◆ **TASK REQUIREMENTS**:
Each line from the one containing "text_box [731, 287, 993, 423]" onward, through the end of the entries, is to be transcribed exactly; nothing else is to be included.

[Stored data entries]
___

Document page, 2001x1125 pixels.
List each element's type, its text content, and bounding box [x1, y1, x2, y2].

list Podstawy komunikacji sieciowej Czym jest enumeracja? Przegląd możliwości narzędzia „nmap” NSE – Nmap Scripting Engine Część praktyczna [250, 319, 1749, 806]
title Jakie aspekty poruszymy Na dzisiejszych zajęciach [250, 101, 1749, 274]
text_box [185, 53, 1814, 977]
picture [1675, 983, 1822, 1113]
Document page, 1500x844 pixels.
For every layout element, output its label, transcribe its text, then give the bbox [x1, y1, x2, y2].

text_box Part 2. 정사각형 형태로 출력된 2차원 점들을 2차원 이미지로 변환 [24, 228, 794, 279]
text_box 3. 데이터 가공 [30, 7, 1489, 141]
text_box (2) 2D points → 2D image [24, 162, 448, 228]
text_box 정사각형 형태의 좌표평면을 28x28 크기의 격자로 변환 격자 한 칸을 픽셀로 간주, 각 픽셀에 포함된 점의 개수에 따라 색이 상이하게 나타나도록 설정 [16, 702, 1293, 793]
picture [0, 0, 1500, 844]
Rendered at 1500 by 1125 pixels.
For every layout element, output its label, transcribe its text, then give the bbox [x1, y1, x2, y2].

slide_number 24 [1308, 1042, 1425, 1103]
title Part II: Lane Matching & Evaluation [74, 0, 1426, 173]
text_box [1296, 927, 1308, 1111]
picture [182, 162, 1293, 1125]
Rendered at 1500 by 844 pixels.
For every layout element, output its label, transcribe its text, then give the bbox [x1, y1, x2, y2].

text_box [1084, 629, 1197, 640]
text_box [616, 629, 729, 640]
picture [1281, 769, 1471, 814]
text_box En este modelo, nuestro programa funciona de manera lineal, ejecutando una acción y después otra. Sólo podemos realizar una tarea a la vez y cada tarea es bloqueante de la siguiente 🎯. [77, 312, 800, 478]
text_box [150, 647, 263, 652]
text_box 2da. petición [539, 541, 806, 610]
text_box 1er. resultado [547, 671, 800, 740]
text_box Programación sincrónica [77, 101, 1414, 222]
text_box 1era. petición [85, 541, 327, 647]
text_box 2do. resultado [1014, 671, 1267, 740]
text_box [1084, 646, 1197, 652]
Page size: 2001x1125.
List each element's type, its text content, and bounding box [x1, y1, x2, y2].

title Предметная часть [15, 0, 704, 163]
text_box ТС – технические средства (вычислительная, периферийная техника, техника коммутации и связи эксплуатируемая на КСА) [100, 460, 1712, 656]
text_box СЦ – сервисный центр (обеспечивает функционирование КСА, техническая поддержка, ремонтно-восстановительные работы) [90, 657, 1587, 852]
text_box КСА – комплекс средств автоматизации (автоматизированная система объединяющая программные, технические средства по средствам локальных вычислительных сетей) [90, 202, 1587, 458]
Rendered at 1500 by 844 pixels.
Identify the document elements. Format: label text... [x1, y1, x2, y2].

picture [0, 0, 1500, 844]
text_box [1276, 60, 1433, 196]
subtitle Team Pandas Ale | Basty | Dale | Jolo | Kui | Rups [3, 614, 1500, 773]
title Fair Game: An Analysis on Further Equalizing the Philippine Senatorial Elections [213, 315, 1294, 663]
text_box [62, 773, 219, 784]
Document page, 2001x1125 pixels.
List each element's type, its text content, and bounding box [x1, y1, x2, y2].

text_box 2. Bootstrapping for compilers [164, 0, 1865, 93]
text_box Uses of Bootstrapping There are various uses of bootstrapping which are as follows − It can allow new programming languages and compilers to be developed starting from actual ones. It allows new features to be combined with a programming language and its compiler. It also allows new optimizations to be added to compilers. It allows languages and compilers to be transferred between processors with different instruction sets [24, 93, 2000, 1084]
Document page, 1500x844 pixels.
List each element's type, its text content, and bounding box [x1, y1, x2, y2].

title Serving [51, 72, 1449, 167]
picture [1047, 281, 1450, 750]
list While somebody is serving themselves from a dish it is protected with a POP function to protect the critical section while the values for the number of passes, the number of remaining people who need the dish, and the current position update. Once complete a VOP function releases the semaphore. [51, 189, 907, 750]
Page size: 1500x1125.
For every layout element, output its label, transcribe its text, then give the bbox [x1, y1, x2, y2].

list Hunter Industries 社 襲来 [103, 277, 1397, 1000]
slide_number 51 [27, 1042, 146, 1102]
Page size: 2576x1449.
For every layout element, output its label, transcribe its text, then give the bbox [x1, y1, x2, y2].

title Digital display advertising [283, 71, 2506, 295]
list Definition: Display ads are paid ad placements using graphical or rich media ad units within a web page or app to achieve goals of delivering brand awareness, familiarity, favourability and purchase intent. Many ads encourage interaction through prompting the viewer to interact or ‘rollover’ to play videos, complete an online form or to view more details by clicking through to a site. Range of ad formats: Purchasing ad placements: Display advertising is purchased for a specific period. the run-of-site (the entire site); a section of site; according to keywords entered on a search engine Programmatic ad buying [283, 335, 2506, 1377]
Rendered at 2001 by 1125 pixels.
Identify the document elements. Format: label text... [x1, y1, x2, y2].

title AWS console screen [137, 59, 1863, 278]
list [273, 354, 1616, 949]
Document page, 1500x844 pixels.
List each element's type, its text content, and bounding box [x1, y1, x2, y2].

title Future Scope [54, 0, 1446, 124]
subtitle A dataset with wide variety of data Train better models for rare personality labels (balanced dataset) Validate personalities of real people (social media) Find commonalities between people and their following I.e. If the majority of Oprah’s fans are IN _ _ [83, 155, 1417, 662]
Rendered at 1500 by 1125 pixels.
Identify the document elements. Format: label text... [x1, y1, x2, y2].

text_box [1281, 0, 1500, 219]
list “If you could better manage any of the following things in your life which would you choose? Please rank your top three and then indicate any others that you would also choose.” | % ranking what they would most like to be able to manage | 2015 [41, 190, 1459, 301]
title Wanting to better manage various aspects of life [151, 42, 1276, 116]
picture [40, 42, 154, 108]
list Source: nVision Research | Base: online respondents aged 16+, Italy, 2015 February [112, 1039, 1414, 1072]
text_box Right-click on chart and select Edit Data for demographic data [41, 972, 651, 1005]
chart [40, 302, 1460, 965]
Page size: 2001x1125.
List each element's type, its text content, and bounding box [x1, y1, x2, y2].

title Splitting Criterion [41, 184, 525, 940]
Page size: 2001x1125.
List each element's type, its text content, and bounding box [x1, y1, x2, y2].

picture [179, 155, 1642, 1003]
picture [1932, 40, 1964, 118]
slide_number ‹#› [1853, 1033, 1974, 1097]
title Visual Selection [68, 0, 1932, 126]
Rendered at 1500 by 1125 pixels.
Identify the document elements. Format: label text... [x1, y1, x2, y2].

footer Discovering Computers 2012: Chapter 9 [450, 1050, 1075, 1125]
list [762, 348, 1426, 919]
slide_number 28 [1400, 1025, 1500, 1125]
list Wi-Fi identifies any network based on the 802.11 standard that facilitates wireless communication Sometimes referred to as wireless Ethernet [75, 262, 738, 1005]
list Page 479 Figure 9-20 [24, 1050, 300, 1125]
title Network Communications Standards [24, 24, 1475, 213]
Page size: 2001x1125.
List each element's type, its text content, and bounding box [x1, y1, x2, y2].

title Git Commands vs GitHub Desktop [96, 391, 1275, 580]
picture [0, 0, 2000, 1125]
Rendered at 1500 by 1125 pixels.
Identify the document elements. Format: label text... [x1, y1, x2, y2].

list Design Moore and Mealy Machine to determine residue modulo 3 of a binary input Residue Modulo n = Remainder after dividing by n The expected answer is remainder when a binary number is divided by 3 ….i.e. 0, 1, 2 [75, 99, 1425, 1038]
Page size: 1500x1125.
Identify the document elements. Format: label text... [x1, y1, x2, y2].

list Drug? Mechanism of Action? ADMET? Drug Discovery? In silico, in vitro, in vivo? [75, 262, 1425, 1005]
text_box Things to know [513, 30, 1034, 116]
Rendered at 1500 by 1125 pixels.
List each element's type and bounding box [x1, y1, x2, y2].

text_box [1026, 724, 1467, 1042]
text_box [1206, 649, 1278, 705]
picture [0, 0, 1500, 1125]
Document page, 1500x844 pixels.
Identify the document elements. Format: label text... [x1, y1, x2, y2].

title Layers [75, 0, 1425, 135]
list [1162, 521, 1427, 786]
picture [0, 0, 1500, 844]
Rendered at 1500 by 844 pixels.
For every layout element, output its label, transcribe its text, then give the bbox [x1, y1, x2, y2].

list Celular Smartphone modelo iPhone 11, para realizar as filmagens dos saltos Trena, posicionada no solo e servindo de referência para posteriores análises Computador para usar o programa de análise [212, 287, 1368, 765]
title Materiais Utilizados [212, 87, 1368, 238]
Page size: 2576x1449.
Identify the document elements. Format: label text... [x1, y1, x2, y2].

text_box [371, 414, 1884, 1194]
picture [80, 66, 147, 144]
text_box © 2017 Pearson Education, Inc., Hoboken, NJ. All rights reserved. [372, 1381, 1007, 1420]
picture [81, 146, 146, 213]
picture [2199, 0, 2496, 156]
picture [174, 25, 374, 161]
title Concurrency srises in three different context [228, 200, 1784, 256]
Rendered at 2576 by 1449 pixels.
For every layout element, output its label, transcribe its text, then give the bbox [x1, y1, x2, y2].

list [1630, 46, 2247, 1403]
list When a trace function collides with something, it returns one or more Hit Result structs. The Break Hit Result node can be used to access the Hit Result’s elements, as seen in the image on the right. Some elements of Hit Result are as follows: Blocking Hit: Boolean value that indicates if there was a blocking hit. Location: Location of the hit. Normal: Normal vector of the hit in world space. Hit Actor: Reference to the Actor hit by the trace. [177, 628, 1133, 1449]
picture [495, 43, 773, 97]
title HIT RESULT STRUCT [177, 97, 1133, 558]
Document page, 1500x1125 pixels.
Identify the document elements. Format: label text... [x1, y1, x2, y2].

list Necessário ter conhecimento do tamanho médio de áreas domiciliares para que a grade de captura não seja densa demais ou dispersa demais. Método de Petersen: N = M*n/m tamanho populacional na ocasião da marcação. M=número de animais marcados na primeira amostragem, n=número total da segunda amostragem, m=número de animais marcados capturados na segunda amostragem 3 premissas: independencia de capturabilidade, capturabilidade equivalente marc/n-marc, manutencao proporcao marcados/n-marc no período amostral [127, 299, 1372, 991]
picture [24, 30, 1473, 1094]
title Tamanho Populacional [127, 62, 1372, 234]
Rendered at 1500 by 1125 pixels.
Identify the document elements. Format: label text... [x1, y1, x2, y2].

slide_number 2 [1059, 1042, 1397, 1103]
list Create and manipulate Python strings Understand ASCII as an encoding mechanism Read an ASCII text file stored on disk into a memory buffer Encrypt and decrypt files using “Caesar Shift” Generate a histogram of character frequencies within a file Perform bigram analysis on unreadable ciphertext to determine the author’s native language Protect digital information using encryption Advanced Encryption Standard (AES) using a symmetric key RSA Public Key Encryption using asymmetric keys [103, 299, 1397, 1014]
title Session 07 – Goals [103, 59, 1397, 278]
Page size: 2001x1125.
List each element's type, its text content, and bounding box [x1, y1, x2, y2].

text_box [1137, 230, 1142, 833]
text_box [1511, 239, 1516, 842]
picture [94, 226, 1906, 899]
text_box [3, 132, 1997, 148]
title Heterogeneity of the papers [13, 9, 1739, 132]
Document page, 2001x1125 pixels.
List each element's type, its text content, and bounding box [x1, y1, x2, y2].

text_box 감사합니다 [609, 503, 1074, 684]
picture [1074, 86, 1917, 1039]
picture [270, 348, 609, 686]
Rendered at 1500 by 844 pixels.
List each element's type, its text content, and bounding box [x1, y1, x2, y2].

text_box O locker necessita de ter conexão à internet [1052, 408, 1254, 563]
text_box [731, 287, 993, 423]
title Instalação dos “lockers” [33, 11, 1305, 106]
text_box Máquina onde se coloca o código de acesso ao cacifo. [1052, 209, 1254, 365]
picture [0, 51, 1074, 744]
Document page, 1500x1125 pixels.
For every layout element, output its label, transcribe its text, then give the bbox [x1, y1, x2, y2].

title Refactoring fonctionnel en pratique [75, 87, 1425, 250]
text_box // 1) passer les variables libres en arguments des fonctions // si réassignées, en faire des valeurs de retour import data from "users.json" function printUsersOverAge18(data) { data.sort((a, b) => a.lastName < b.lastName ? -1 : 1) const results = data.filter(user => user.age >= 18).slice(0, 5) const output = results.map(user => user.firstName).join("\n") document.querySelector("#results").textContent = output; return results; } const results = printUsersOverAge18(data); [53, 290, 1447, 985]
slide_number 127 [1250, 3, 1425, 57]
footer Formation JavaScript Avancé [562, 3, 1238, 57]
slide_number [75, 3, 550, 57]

___

◆ **RESULT FOR THIS TASK**:
text_box [731, 287, 993, 423]
title Instalação dos “lockers” [33, 11, 1305, 106]
text_box Máquina onde se coloca o código de acesso ao cacifo. [1052, 209, 1254, 365]
picture [0, 51, 1074, 744]
Document page, 1500x1125 pixels.
For every layout element, output its label, transcribe its text, then give the bbox [x1, y1, x2, y2].

title Refactoring fonctionnel en pratique [75, 87, 1425, 250]
text_box // 1) passer les variables libres en arguments des fonctions // si réassignées, en faire des valeurs de retour import data from "users.json" function printUsersOverAge18(data) { data.sort((a, b) => a.lastName < b.lastName ? -1 : 1) const results = data.filter(user => user.age >= 18).slice(0, 5) const output = results.map(user => user.firstName).join("\n") document.querySelector("#results").textContent = output; return results; } const results = printUsersOverAge18(data); [53, 290, 1447, 985]
slide_number 127 [1250, 3, 1425, 57]
footer Formation JavaScript Avancé [562, 3, 1238, 57]
slide_number [75, 3, 550, 57]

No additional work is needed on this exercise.